Germans are engaged in an emotional debate over whether the soldiers themselves should be brought to trial.

″The open wound is closing,″ said prominent West Berlin city councilor Erich Paetzold at the ceremony. ″But a scar will last forever.″

He spoke beside a rough-hewn cross erected in memory of 18-year-old East Berlin worker Peter Fechter, who was shot and bled to death while trying to escape in 1962.

His death has come to symbolize the bitter separation that followed the collapse of Nazi Germany after World War II.

East Germany’s Communists suddenly started erecting the wall, stunning the world 29 years ago, to halt the flow of refugees to the West.

Paetzold said a part of the wall will be preserved ″so that we don’t forget what happened here, so that no one forgets what happened here.″

Despite Paetzold’s promise, it may be difficult to find a suitable memorial site.

Many of the most famous stretches of the wall have been torn down since last fall’s reforms swept East Germany and other countries in Eastern Europe. Other sections have been hacked away by entrepreneurs and souvenir-hunters.

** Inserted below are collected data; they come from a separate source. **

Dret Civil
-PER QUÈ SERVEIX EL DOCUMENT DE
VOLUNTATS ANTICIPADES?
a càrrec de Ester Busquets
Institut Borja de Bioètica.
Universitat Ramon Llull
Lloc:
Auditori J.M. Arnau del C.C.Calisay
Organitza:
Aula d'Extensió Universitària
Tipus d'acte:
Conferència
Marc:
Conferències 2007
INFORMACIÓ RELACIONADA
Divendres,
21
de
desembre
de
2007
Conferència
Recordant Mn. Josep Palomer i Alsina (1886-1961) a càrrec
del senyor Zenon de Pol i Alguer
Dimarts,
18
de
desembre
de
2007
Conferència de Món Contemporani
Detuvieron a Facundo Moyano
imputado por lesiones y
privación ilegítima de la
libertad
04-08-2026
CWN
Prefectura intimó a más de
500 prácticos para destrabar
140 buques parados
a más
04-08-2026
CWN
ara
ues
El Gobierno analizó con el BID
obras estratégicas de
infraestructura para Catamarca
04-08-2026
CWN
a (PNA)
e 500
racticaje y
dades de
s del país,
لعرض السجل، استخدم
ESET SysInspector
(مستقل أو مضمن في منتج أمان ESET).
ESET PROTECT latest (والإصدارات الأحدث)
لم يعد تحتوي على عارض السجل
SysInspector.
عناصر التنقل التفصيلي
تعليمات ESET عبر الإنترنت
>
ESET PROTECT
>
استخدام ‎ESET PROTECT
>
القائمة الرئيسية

East German and West German newspapers were filled with recollections of the wall Monday.

They included a picture of the wall’s mastermind, Erich Honecker, shown talking to East German troops the month after the wall was built.

Honecker ruled East Germany for 18 years before his ouster last October.

Honecker, 77, is under investigation for possible murder charges stemming from the deaths of those who tried to flee to the West.

On Nov. 9, Honecker’s desperate successors opened the wall in hopes of halting another exodus that already numbered 200,000.

East Berlin’s democratically elected mayor, Tino Schwierzina, reminded the 300 listeners at Monday’s ceremony that the Berlin Wall caused widespread suffering.

″The situation in the German Democratic Republic makes this increasingly clear,″ Schwierzina said. ″We who are living behind the almost disappeared wall need quick and effective help.″

Schwierzina said the nation’s economy was in ″catastrophic″ condition.

East German demands for money from Bonn have led to tensions between the two countries as they head into the last stretch before unification, scheduled for December at latest.

The representatives of the two halves of Berlin spoke at a cross set up in honor of Fechter after his Aug. 17, 1962 death.

Fechter bled for nearly an hour before his body was hauled away.

″Here where Peter Fechter died, we can feel how much suffering the wall caused,″ said the East Berlin mayor.

A weathered photograph of the young man lying in agony is tacked to the cross’ dark wood. More than a dozen large flower arrangements were placed by the cross.

Although the wall has disappeared there, windows on the Eastern side still have the bars that kept people from jumping to freedom from nearby buildings.

In years past, the Communist East Germans marked the wall’s anniversary with bombastic military parades that drew the wrath of the Western Allies.

More than 2.5 million East Germans fled to the West from 1949 until the wall went up.

Communist border soldiers killed more than 200 people attempting to flee from East Berlin or other parts of East Germany to the West.